--- Text segment Enclosed Below ---

As far as the factors you mention, I don't think they have affected the market so far, but that's not to say they won't figure in future stock market troubles. I think we could have new bad developments in the near future. Let me explain one of my worries: Bush and the Congressional Republicans decide to demagogue - anything goes - to pass Bush's tax cut. So they tell America, "We have a choice between continuing prosperity, if our tax cut is passed, or a really nasty recession if it is not. And if we get this nasty recession, it will all be the Democrats fault, for not supporting our tax bill."
Now this is total hogshit, but if enough people believed it to give the consumer confidence index a real kick in the slats....well, you get the picture.
-- Anonymous, March 19, 2001
One year ago the NASDAQ was 5000. Now it is 1950. NASDAQIt is all Hillary's fault.

--- End of Enclosed Text segment ---

According to the stock market post, why could the tax-cut message from Bush and the Congressional Republicans cause trouble for the market? Answer in one to three sentences. The entries that follow have nothing to do with the stock market post.

--- Record extracts Enclosed Below ---

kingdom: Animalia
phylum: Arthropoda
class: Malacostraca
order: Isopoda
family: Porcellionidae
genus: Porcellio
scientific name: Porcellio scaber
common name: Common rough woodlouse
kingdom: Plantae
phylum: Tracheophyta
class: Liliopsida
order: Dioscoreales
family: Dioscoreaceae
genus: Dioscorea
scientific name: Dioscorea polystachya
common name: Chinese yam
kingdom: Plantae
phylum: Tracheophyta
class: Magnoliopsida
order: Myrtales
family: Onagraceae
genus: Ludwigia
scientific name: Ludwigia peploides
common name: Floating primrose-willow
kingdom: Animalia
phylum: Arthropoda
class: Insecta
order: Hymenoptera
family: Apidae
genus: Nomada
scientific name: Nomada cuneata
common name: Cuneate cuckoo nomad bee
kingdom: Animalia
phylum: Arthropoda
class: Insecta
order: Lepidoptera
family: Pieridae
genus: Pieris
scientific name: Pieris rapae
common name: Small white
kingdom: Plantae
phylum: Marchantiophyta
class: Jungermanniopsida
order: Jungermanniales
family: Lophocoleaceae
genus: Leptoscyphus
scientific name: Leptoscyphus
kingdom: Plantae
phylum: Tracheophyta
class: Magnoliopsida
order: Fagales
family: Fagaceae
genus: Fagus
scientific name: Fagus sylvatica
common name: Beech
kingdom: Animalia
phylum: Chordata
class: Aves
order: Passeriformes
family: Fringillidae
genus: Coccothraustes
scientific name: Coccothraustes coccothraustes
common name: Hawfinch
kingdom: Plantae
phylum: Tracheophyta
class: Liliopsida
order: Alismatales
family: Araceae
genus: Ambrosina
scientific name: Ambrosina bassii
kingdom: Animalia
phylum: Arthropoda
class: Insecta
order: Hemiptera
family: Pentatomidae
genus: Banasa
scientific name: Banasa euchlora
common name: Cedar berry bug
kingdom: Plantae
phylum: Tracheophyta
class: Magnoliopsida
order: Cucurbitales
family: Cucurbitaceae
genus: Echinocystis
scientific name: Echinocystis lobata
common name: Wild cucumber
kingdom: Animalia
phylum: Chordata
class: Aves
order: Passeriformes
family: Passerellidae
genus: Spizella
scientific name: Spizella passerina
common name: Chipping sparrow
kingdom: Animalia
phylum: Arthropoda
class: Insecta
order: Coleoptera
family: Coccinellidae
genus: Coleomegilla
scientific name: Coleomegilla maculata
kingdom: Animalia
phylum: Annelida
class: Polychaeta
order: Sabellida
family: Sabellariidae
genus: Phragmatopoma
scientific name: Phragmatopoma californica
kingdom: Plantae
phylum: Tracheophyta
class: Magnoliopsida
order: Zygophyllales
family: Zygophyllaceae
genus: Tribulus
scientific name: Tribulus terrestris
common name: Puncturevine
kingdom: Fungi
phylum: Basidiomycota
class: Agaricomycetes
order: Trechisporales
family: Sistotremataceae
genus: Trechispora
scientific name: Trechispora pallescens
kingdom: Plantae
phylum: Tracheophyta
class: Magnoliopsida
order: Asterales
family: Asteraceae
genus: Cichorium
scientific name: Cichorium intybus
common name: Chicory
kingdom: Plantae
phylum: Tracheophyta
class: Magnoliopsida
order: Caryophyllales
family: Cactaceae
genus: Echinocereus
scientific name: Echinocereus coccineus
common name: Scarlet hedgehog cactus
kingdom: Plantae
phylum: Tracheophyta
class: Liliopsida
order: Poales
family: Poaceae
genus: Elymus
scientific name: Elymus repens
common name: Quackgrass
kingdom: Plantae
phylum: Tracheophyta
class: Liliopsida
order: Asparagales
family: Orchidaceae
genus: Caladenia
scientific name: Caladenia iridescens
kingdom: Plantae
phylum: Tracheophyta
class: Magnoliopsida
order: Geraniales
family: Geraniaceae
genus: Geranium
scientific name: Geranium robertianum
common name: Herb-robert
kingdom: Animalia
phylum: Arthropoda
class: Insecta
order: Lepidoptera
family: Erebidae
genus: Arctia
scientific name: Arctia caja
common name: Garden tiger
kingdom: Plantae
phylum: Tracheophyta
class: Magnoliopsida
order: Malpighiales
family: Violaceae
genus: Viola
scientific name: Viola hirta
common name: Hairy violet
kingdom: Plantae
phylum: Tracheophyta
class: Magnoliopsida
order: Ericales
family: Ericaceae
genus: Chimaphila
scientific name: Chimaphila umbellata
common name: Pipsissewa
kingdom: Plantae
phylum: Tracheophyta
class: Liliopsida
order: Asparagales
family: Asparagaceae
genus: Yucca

--- End of Enclosed Record extracts ---

» **Answer section**
The message warns that a "really nasty recession" will come if the tax cut isn't passed. If enough people believed it, it could give the consumer confidence index "a real kick in the slats," which would bring new trouble for the stock market.